Sarkozy continues to stress the need for a more determined and coherent Common Foreign and Security Policy (CFSP), but at the same time he launched his “Mediterranean Union” despite the existence of the EU’s 10-year old Barcelona Process, while at the same time excluding all the EU’s northern countries including Germany. He also wants France to “be back in Europe”, but has failed to tackle the problem of France’s €50bn public deficit and the country’s poor performance on research and innovation. The limited impact so far of President Sarkozy’s structural reforms presents an obstacle to French leadership in Europe, because leadership is something that cannot be awarded but must be earned.

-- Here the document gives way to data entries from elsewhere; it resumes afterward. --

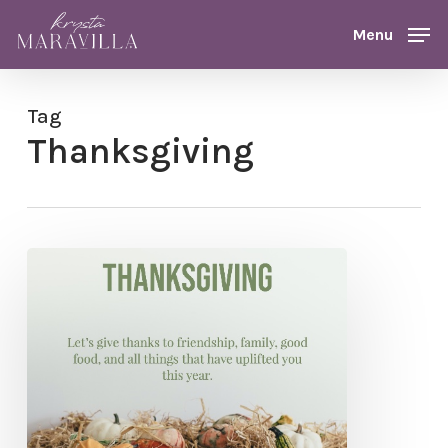
Skip
Menu
Menu
to
main
content
Tag
Thanksgiving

France nevertheless has a positive contribution to bring to the EU. Perhaps because of their “universal” vision of the world, the French are very sensitive to the issues surrounding globalisation. Long before the credit crunch and the current global economic downturn, France had begun to denounce abuses of the market economy and the distortions being created by uncontrolled capitals flows. French commentators and politicians also warned against increasing inequalities in our societies.
The French political elite’s trust in the “puissance publique” – the power of the state – could prove a useful counter-weight to the sort of “pensée unique” that unfortunately still dominates thinking in Brussels. The French would of course have more success if they were capable of bringing forward concrete solutions to Europe’s problems, or were able to point to better national results. French policymakers also have to contend with the uncomfortable reality that a large section of public opinion in France still rejects the market economy. It’s hard to claim the leadership of an EU that is based on a market economy and free trade when the political class still dreams of protectionism and even of proletarian revolution. Nicolas Sarkozy has himself been described in the Financial Times as a “liberal Colbertist” – a disciple of Louis XIV’s mercantilist finance minister – rather than a man of the free market.

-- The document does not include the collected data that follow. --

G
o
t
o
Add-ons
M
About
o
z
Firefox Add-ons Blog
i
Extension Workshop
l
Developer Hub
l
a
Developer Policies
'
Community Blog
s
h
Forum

For all this, France has much to offer the EU intellectually. On culture, given Europeans’ strong need to preserve their diversity in this increasingly globalised world, the French have a valuable message. At first sight, French efforts in favour of cultural diversity looked like another way to defend the French language. But even if national motives of that sort are still somewhere on the agenda, French intuition was right. Opinion polls show that many of Europe’s citizens, even English native-speakers, feel uncomfortable about threats to their national or regional identity. It’s generally unfair to blame the EU because it has done a lot – more than any other international body – to preserve local and cultural identities. Gaelic for example is now an official language of the EU.

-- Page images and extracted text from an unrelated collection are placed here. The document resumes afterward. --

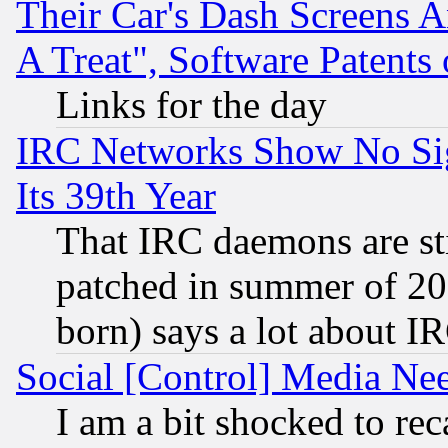
Their Car's Dash Screens 
A Treat", Software Patents
Links for the day
IRC Networks Show No Sig
Its 39th Year
That IRC daemons are sti
patched in summer of 20
born) says a lot about I
Social [Control] Media Nee
I am a bit shocked to reca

But emotion, not logic, underlines Europe’s fears of fading cultural and linguistic identities. From Belgium to Lombardy and the Veneto, from Catalonia to Scotland, people seem quicker than before to defend their historical and cultural legacies. The financing of poorer regions by richer ones is also used by populist politicians to add spice to this simmering political stew. Culture and the recognition of its importance will play a vital role in any future discussions of what it means to be a citizen of the EU. The leaders of the EU and its institutions would be well advised to confront this reality if the EU is not to fall into the trap of endorsing a one-size-fits-all approach to Europe’s cultural problems.
In a nutshell then, France lacks the means to recapture on its own the intellectual leadership of Europe. Nor could and should any one country try to do so. But France can bring some of the intuitions and traditions that contributed to the shaping of Europe in the past. France can also continue to work with Germany, not in building a “directoire” as that would be unacceptable, but to resolve Franco-German differences and seek solutions that form the basis of EU-wide compromise. So long as Germany and France are both working with the European interest uppermost in mind, they will constitute the cornerstone of European integration.